17. Ordinarily the question of collection costs ought to be an easy and straight forward matter to deal with. After all, we have a Table to guide us, don’t we? However, the reality on the ground is totally different. As we again observed in the Jean Marc Yav case there has been some considerable amount of confusion on when collection charges are payable, from who and at what scale. One gets the full sense of it when one examines all decisions on the subject matter, including Commercial Cause Number 160 of 2010: BP Malawi Limited v Riaz Muhammed t/a Ninkawa Bulk Logistics, per Katsala J (as he then was), Civil Cause Number 437 of 2012: Shire Limited v City Building Contractors, per Tembo J, Civil Cause Number 434 of 2013: Ecobank Malawi Limited v Harvey Kalamula, per Tembo J and Preferential Trade Area Bank v Electricity Supply Commission of Malawi and others 2002 – 2003 MLR 204, per Mwaungulu J (as he then was). We observed further that by its decision handed down on 13th February 2023 in MSCA Civil Appeal Number 4 of 2017: Barrow Investment Limited v Mpico Malls Limited, the Supreme Court seem to have put this matter to bed. After a thorough examination of the rather confusing history around the Legal Practitioners (Scale and Minimum Charges) Rules, and previous decisions of the same Court on the subject matter including MSCA Civil Appeal Number 34 of 2004: Mbendera Chibambo and Associates v Electricity Supply Commission of Malawi and others and MSCA Civil Appeal Number 4 of 2003: Kankhwangwa and others v Liquidator of Import and Export (Malawi) Limited the Court concluded thus: 

         “The law therefore is that no collection charges can be heard (sic) or charged on client or account after commencement of proceedings. The upshot of this is

          that the Plaintiff in an action for collection of money has no power or basis for including collection charges under Table 6 of the Legal Practitioners (Scale and

          Minimum Charges) Rules,1955 either in the originating  process or the pleadings.

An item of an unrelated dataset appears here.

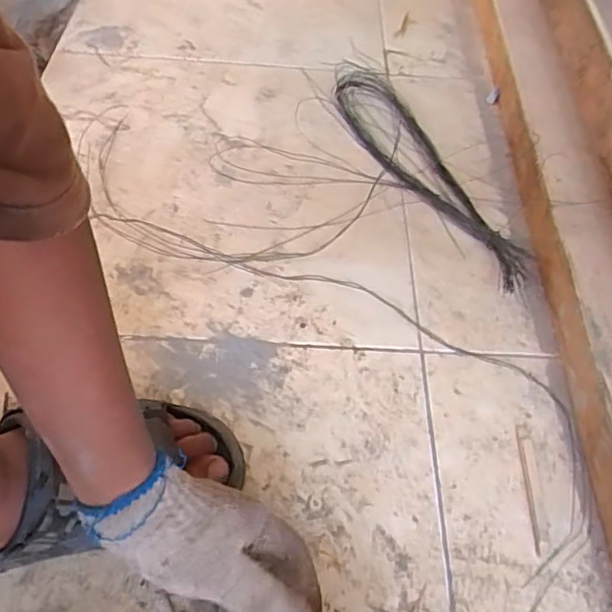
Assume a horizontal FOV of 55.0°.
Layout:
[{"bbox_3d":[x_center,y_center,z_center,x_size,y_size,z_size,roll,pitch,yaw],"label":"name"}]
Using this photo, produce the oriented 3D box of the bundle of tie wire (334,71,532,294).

Collection charges are not payable after commencement of proceedings.

         The opposite party will be ordered, whether costs were claimed or not to pay party to party costs in the court’s discretion. A claim for party to party costs will

         include solicitor’s own client costs. Those solicitor own client costs should not include collection charges under Table 6 of the Legal Practitioners (Scale and

         Minimum Charges) Rules, 1955. The collecting party cannot claim them after commencement of proceedings; the opposing party cannot be ordered to pay

         them.” 


18. It follows, from our understanding of this decision, therefore, that the Claimant’s claim for indemnity on collection costs herein has no legs to stand on. Table 6 is about solicitor and own client charges on collecting monies on behalf of the client to be charged on receipt of the money. Not before. They are chargeable by the solicitor against his client. The client may seek reimbursement of these charges when claiming party and party costs where he has been awarded costs of the proceedings but he cannot claim them in his pleadings against the Defendant. The claim is consequently dismissed. 

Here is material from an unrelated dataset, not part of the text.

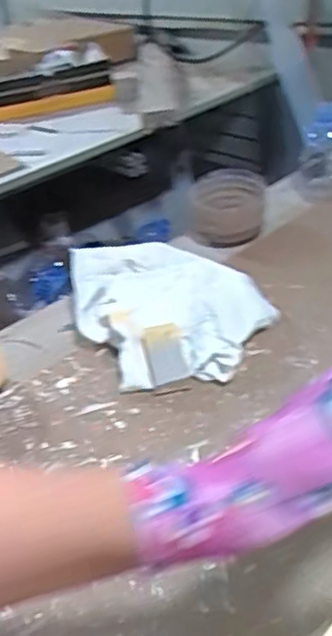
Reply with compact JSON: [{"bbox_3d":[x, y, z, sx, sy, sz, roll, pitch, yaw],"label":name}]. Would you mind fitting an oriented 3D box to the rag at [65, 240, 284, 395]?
[{"bbox_3d":[-0.004,-0.025,0.732,0.194,0.055,0.285,-16,34,-14],"label":"rag"}]

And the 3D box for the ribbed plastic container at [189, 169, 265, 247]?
[{"bbox_3d":[0.084,-0.150,0.890,0.102,0.032,0.118,-3,61,20],"label":"ribbed plastic container"}]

19. In conclusion therefore we find and hold that the Claimant’s claim for the sum of K5,040,468.00 against the Defendant has, on a balance of probabilities, been made out. Consequently, we enter judgment in the Claimant’s favour for that sum. Further, we order that the Claimant be paid interest on that sum at 5% above the base lending rate from 13th September 2020 until date of full payment. The claim for indemnity on collection costs is dismissed. So too is the Defendant’s counterclaim against the Claimant. 


20. We hereby exercise our discretion and award the costs of this action to the Claimant, the Claimant having substantially succeeded in its claims against the Defendant in this this action. 


21. It is so decided. 


                       Pronounced in open Court at Lilongwe this 10th day of January 2025.